Text to read -
╭──

# Any one going riding around Memphis



## Kylbjone (Mar 13, 2013)

Looking to find a few people to ride with around Memphis this Saturday. Want to take the new can am xmr out. Thinking about going to sugar creek or Covington pike.


----------



## browland (Apr 4, 2009)

Kylbjone said:


> Looking to find a few people to ride with around Memphis this Saturday. Want to take the new can am xmr out. Thinking about going to sugar creek or Covington pike.


sugar creek is a joke, I went once. Will never go back. 10 bucks a head to ride back and fourth thru one mud hole. Hit the bottoms bro- hit me up next time you go out, Im in the area. 

Brian


----------



## Kylbjone (Mar 13, 2013)

Yeah ik sugar creek is a joke. It used to not be that way they sold a lot of property. I am just trying to ride the bike this weekend to break it in so I don't plan on putting the bike through a whole lot.


----------



## browland (Apr 4, 2009)

Gotcha, well good luck with it ! Hit me up when you're ready to go hit the mud or trails hard . I haven't ridden since November . 




Sent from my iPhone using Tapatalk


----------



## Cal3bCart3r (Mar 5, 2012)

I aint rode since november too


----------

╰──

Dataset section -
╭──

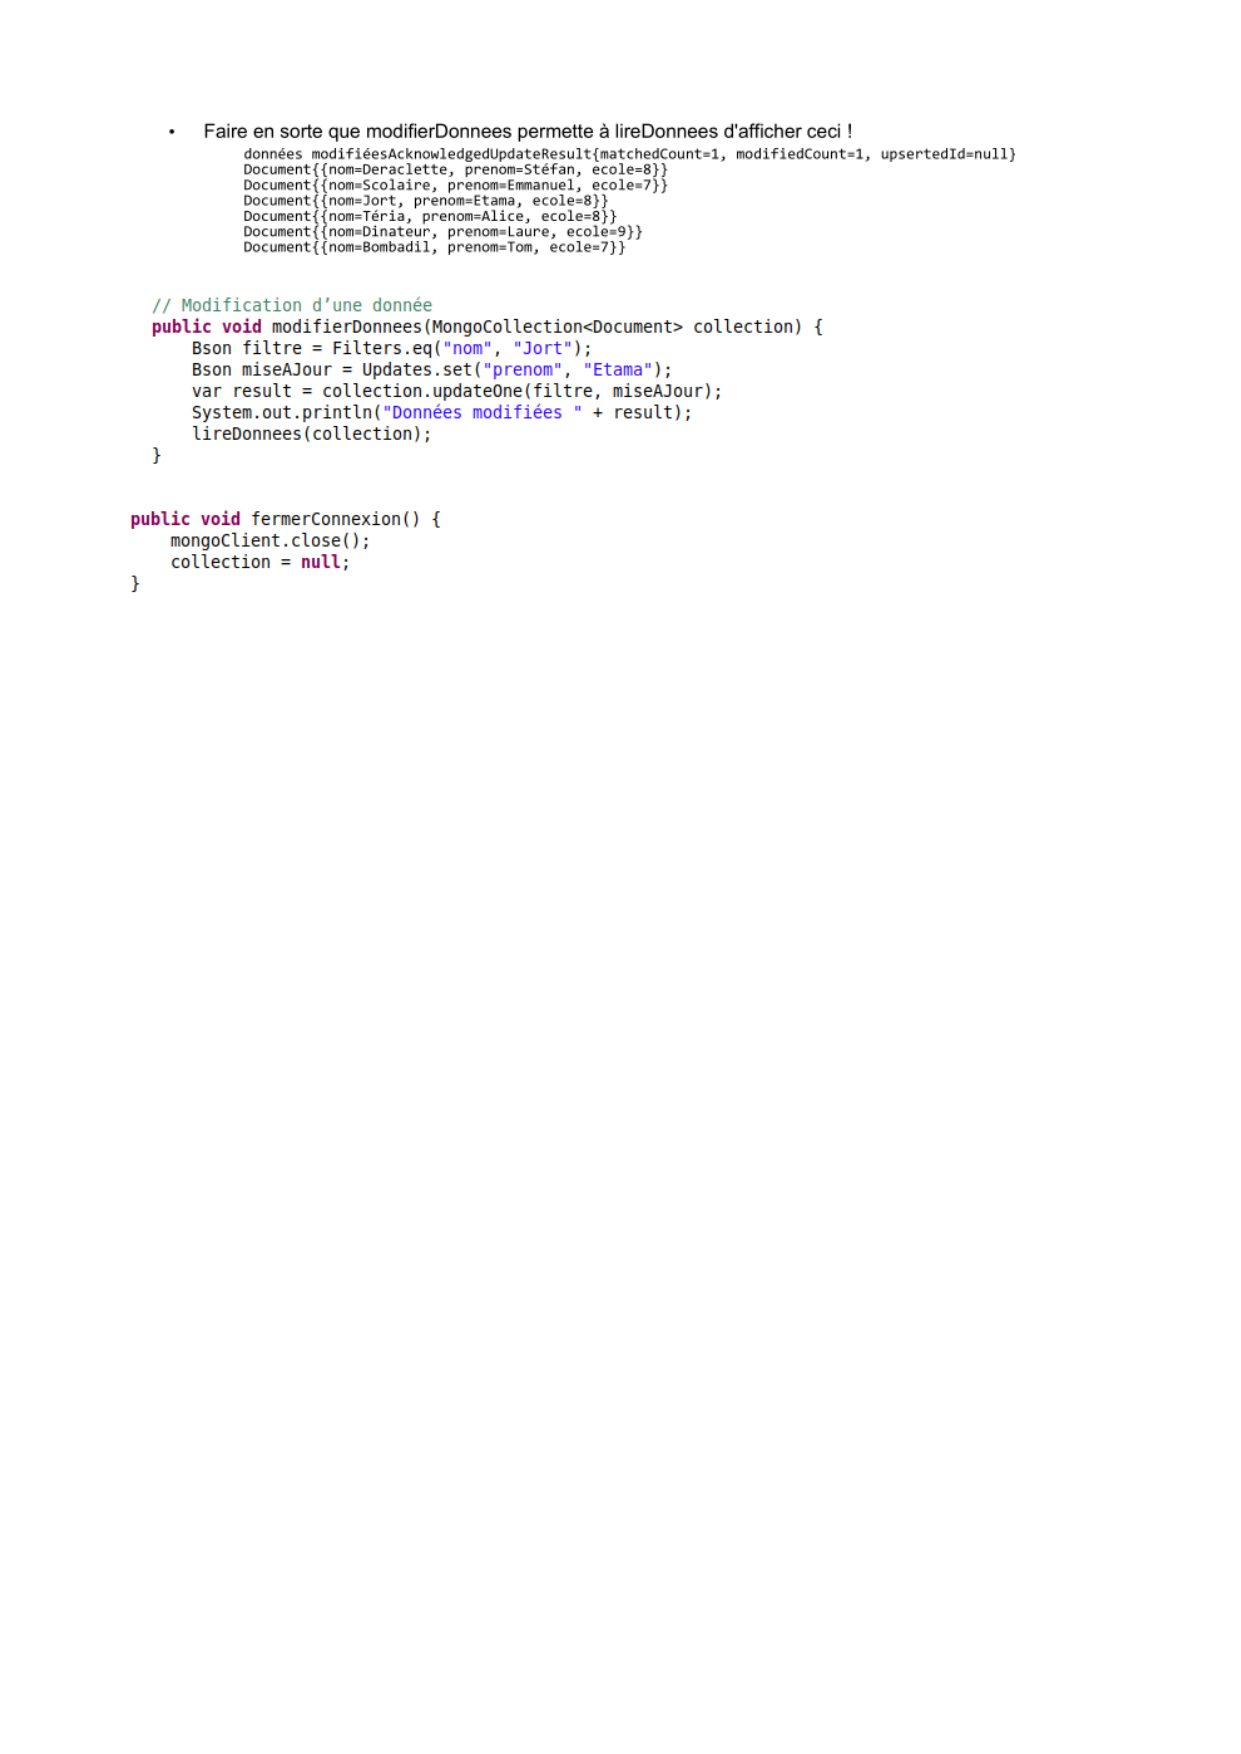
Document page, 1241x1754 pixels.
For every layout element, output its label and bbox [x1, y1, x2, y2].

╰──

What you need to do -
1) According to the Memphis riding thread, how much did browland say sugar creek charges to ride?
2) Please echo the Memphis riding thread between "Yeah ik sugar" and "a whole lot.", inclusive.
The lines that come after the Memphis riding thread are separate material and have nothing to do with it.

Full answers -
1) 10 bucks a head.

2)
Yeah ik sugar creek is a joke. It used to not be that way they sold a lot of property. I am just trying to ride the bike this weekend to break it in so I don't plan on putting the bike through a whole lot.